Training script for training model.

Used for training a single model or deploying a batch train job on RUNAI CLI

run(cfg)

Train model based on config.

Handles all config parsing and initialization then calls trainer.train(). If batch_config is included then run will be assumed to be a batch job.

Parameters:

Name Type Description Default
cfg DictConfig

The config dict parsed by hydra

required
Source code in dreem/training/train.py
@hydra.main(config_path=None, config_name=None, version_base=None)
def run(cfg: DictConfig):
    """Train model based on config.

    Handles all config parsing and initialization then calls `trainer.train()`.
    If `batch_config` is included then run will be assumed to be a batch job.

    Args:
        cfg: The config dict parsed by `hydra`
    """
    torch.set_float32_matmul_precision("medium")
    train_cfg = Config(cfg)

    # update with parameters for batch train job
    if "batch_config" in cfg.keys():
        try:
            index = int(os.environ["POD_INDEX"])
        except KeyError as e:
            index = int(
                input(f"{e}. Assuming single run!\nPlease input task index to run:")
            )

        hparams_df = pd.read_csv(cfg.batch_config)
        hparams = hparams_df.iloc[index].to_dict()

        if train_cfg.set_hparams(hparams):
            print("Updated the following hparams to the following values")
            pprint(hparams)
    else:
        hparams = {}
    pprint(f"Final train config: {train_cfg}")

    model = train_cfg.get_model()
    train_dataset = train_cfg.get_dataset(mode="train")
    train_dataloader = train_cfg.get_dataloader(train_dataset, mode="train")

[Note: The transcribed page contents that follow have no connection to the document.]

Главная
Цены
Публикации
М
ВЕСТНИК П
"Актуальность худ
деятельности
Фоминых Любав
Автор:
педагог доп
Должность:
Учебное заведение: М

    val_dataset = train_cfg.get_dataset(mode="val")
    val_dataloader = train_cfg.get_dataloader(val_dataset, mode="val")

    test_dataset = train_cfg.get_dataset(mode="test")
    test_dataloader = train_cfg.get_dataloader(test_dataset, mode="test")

    dataset = TrackingDataset(
        train_dl=train_dataloader, val_dl=val_dataloader, test_dl=test_dataloader
    )

    if cfg.view_batch.enable:
        instances = next(iter(train_dataset))
        view_training_batch(instances, num_frames=cfg.view_batch.num_frames)

        if cfg.view_batch.no_train:
            return

    model = train_cfg.get_gtr_runner()  # TODO see if we can use torch.compile()

    logger = train_cfg.get_logger()

    callbacks = []
    _ = callbacks.extend(train_cfg.get_checkpointing())
    _ = callbacks.append(pl.callbacks.LearningRateMonitor())
    _ = callbacks.append(train_cfg.get_early_stopping())

    accelerator = "gpu" if torch.cuda.is_available() else "cpu"
    devices = torch.cuda.device_count() if torch.cuda.is_available() else cpu_count()

    trainer = train_cfg.get_trainer(
        callbacks,
        logger,
        accelerator=accelerator,
        devices=devices,
    )

    trainer.fit(model, dataset)